Exercise directions: Although the records contain pictures, only their text should be set down, exactly as written.

┌──

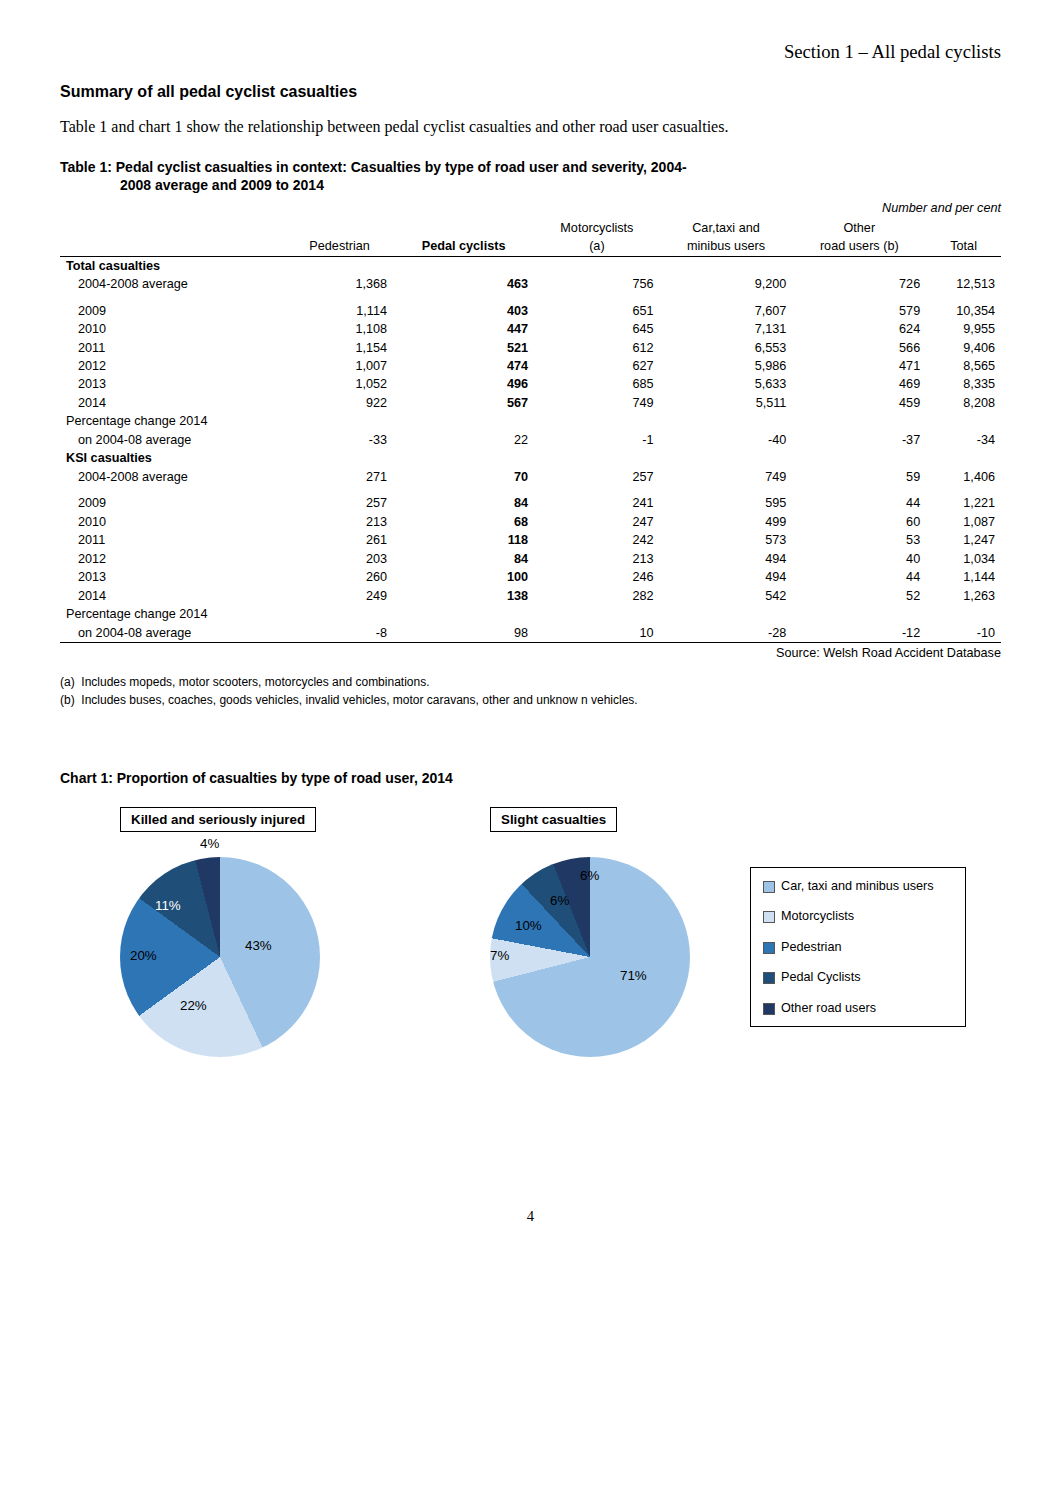Section 1 – All pedal cyclists
Summary of all pedal cyclist casualties
Table 1 and chart 1 show the relationship between pedal cyclist casualties and other road user casualties.
Table 1: Pedal cyclist casualties in context: Casualties by type of road user and severity, 2004- 2008 average and 2009 to 2014
Number and per cent
| | | | Motorcyclists | Car,taxi and | Other | |
| --- | --- | --- | --- | --- | --- | --- |
| | Pedestrian | Pedal cyclists | (a) | minibus users | road users (b) | Total |
| Total casualties |
| 2004-2008 average | 1,368 | 463 | 756 | 9,200 | 726 | 12,513 |
| 2009 | 1,114 | 403 | 651 | 7,607 | 579 | 10,354 |
| 2010 | 1,108 | 447 | 645 | 7,131 | 624 | 9,955 |
| 2011 | 1,154 | 521 | 612 | 6,553 | 566 | 9,406 |
| 2012 | 1,007 | 474 | 627 | 5,986 | 471 | 8,565 |
| 2013 | 1,052 | 496 | 685 | 5,633 | 469 | 8,335 |
| 2014 | 922 | 567 | 749 | 5,511 | 459 | 8,208 |
| Percentage change 2014 | | | | | | |
| on 2004-08 average | -33 | 22 | -1 | -40 | -37 | -34 |
| KSI casualties |
| 2004-2008 average | 271 | 70 | 257 | 749 | 59 | 1,406 |
| 2009 | 257 | 84 | 241 | 595 | 44 | 1,221 |
| 2010 | 213 | 68 | 247 | 499 | 60 | 1,087 |
| 2011 | 261 | 118 | 242 | 573 | 53 | 1,247 |
| 2012 | 203 | 84 | 213 | 494 | 40 | 1,034 |
| 2013 | 260 | 100 | 246 | 494 | 44 | 1,144 |
| 2014 | 249 | 138 | 282 | 542 | 52 | 1,263 |
| Percentage change 2014 | | | | | | |
| on 2004-08 average | -8 | 98 | 10 | -28 | -12 | -10 |
Source: Welsh Road Accident Database
(a) Includes mopeds, motor scooters, motorcycles and combinations.
(b) Includes buses, coaches, goods vehicles, invalid vehicles, motor caravans, other and unknow n vehicles.
Chart 1: Proportion of casualties by type of road user, 2014
Killed and seriously injured
Slight casualties
4%
11%
20%
22%
43%
6%
6%
10%
7%
71%
Car, taxi and minibus users
Motorcyclists
Pedestrian
Pedal Cyclists
Other road users
4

└──

Answer section:
Section 1 – All pedal cyclists
Summary of all pedal cyclist casualties
Table 1 and chart 1 show the relationship between pedal cyclist casualties and other road user casualties.
Table 1: Pedal cyclist casualties in context: Casualties by type of road user and severity, 2004- 2008 average and 2009 to 2014
Number and per cent
| | | | Motorcyclists | Car,taxi and | Other | |
| --- | --- | --- | --- | --- | --- | --- |
| | Pedestrian | Pedal cyclists | (a) | minibus users | road users (b) | Total |
| Total casualties |
| 2004-2008 average | 1,368 | 463 | 756 | 9,200 | 726 | 12,513 |
| 2009 | 1,114 | 403 | 651 | 7,607 | 579 | 10,354 |
| 2010 | 1,108 | 447 | 645 | 7,131 | 624 | 9,955 |
| 2011 | 1,154 | 521 | 612 | 6,553 | 566 | 9,406 |
| 2012 | 1,007 | 474 | 627 | 5,986 | 471 | 8,565 |
| 2013 | 1,052 | 496 | 685 | 5,633 | 469 | 8,335 |
| 2014 | 922 | 567 | 749 | 5,511 | 459 | 8,208 |
| Percentage change 2014 | | | | | | |
| on 2004-08 average | -33 | 22 | -1 | -40 | -37 | -34 |
| KSI casualties |
| 2004-2008 average | 271 | 70 | 257 | 749 | 59 | 1,406 |
| 2009 | 257 | 84 | 241 | 595 | 44 | 1,221 |
| 2010 | 213 | 68 | 247 | 499 | 60 | 1,087 |
| 2011 | 261 | 118 | 242 | 573 | 53 | 1,247 |
| 2012 | 203 | 84 | 213 | 494 | 40 | 1,034 |
| 2013 | 260 | 100 | 246 | 494 | 44 | 1,144 |
| 2014 | 249 | 138 | 282 | 542 | 52 | 1,263 |
| Percentage change 2014 | | | | | | |
| on 2004-08 average | -8 | 98 | 10 | -28 | -12 | -10 |
Source: Welsh Road Accident Database
(a) Includes mopeds, motor scooters, motorcycles and combinations.
(b) Includes buses, coaches, goods vehicles, invalid vehicles, motor caravans, other and unknow n vehicles.
Chart 1: Proportion of casualties by type of road user, 2014
Killed and seriously injured
Slight casualties
4%
11%
20%
22%
43%
6%
6%
10%
7%
71%
Car, taxi and minibus users
Motorcyclists
Pedestrian
Pedal Cyclists
Other road users
4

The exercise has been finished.